Can you identify every line in the material below that contains the string "name" and copy each of those lines out?

********

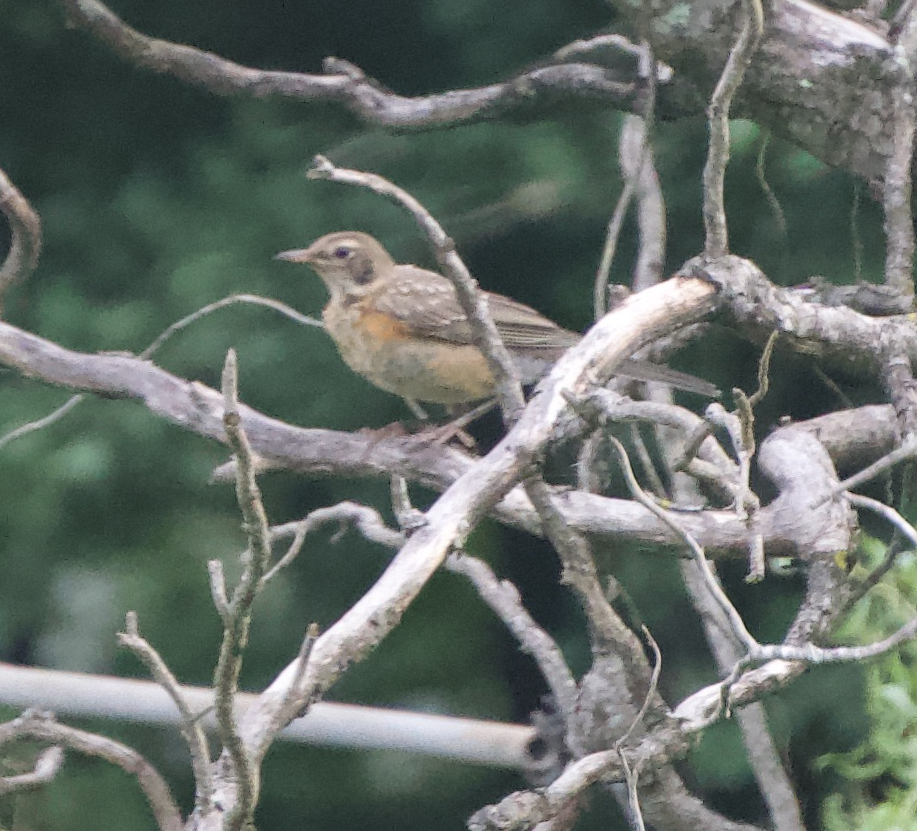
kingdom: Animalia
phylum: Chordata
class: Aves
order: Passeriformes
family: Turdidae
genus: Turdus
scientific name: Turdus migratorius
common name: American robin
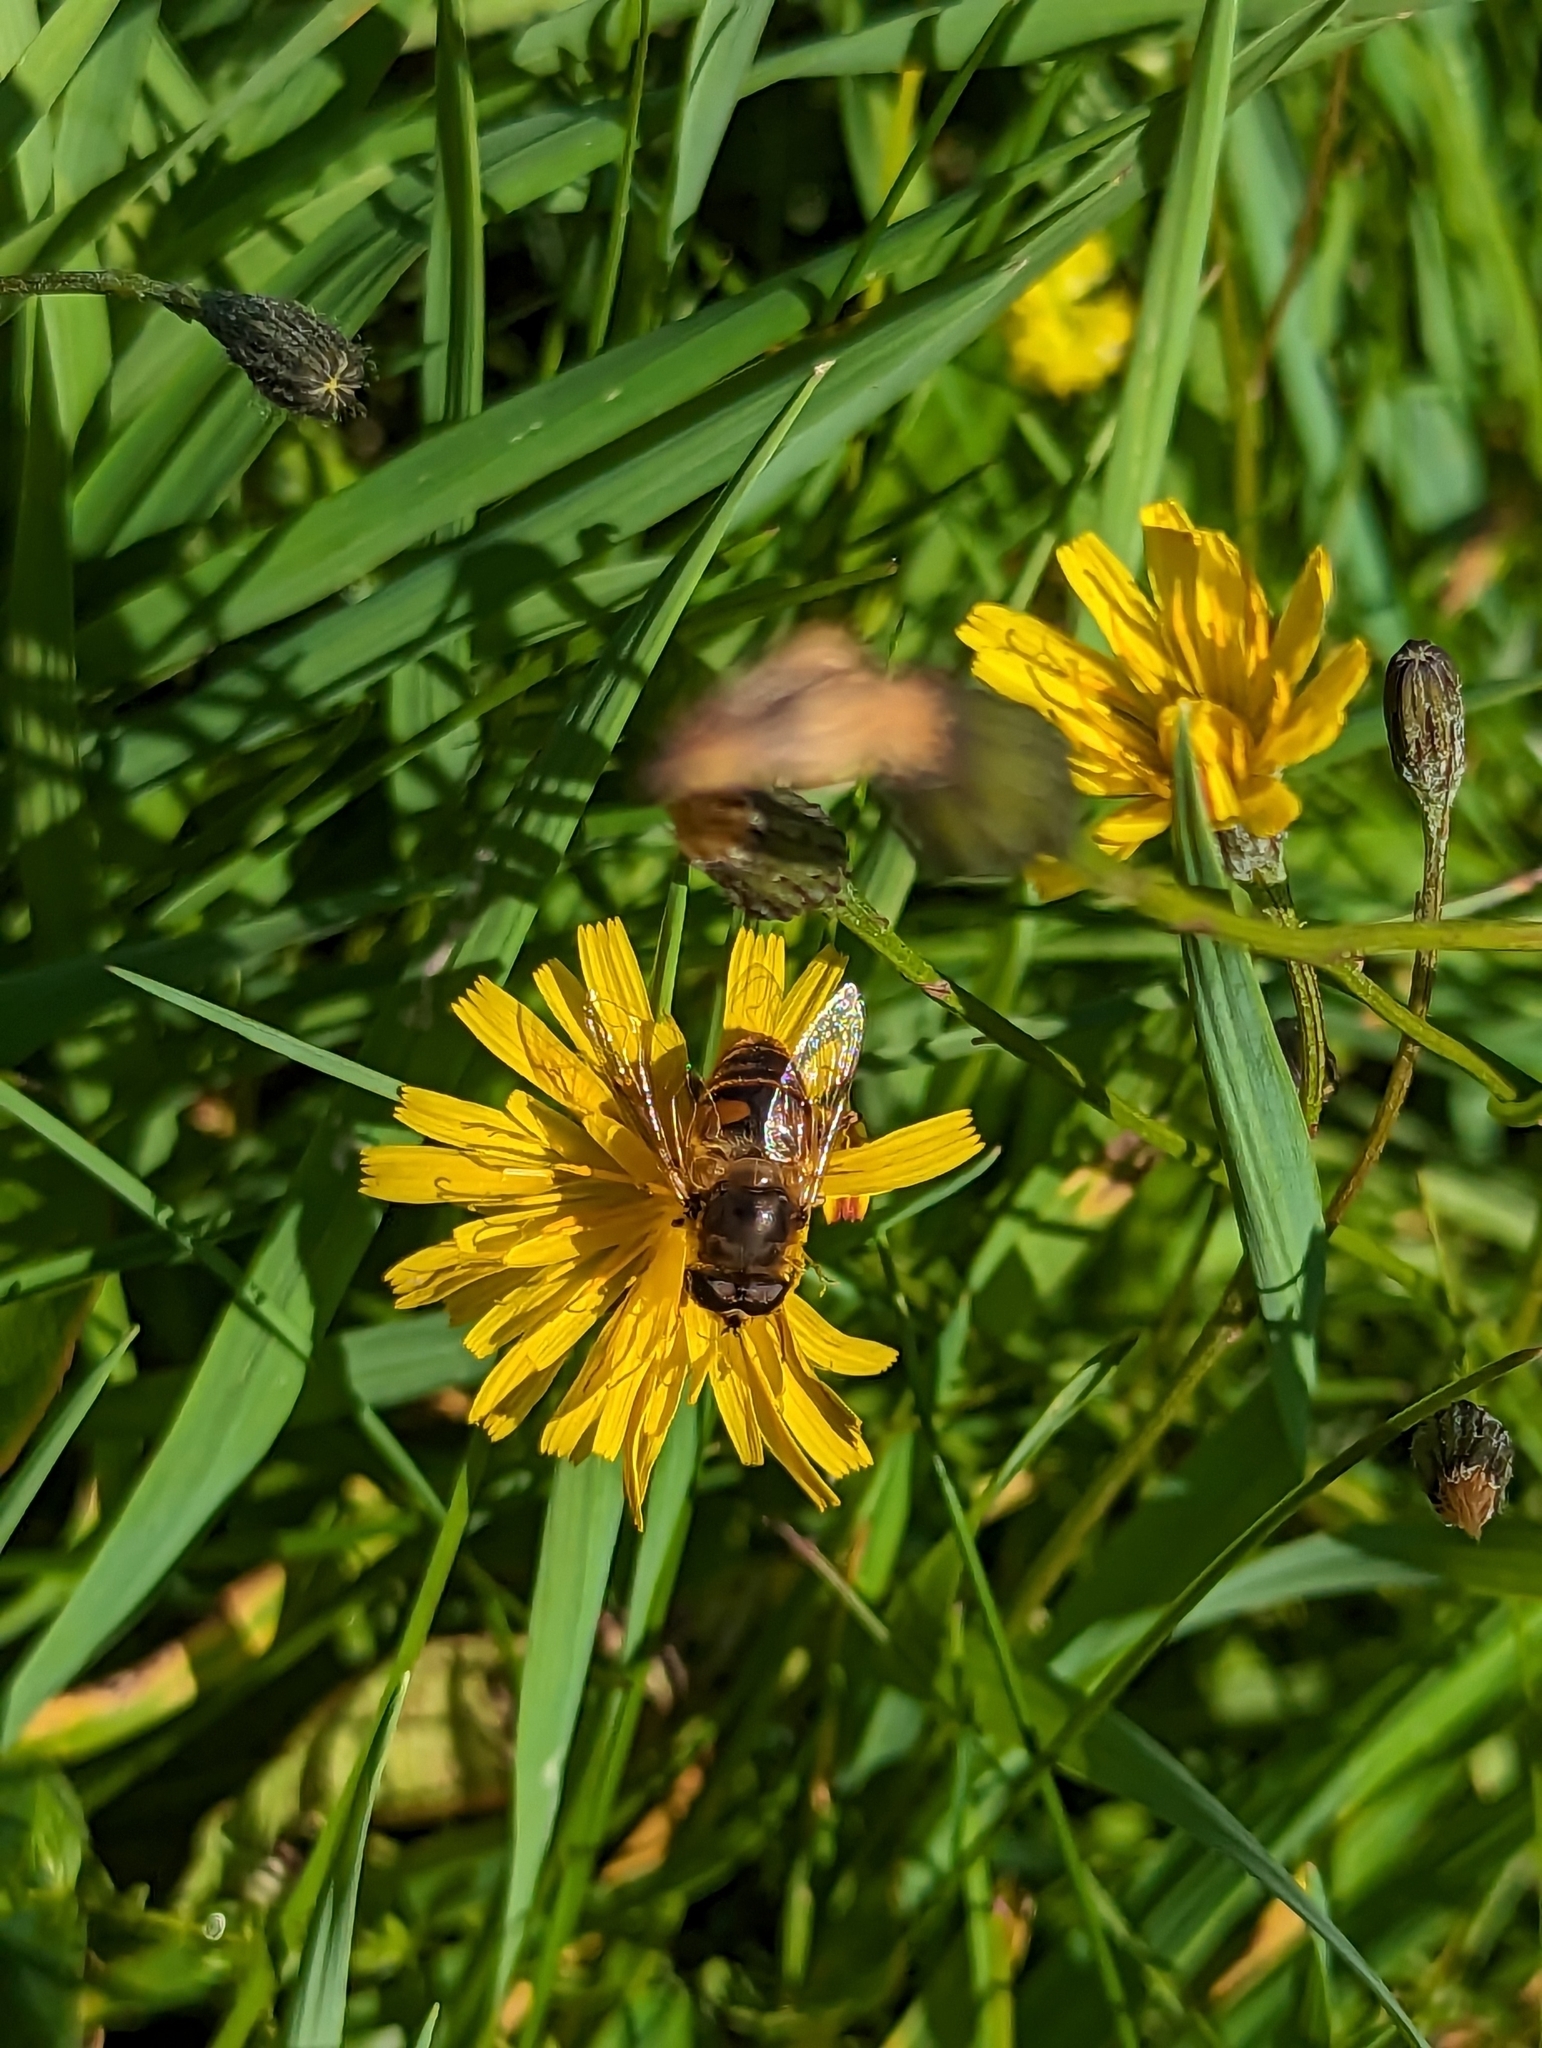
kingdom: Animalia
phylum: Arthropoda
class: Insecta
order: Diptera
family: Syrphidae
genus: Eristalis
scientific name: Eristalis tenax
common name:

********

_CORRECT ANSWER_
scientific name: Turdus migratorius
common name: American robin
scientific name: Eristalis tenax
common name:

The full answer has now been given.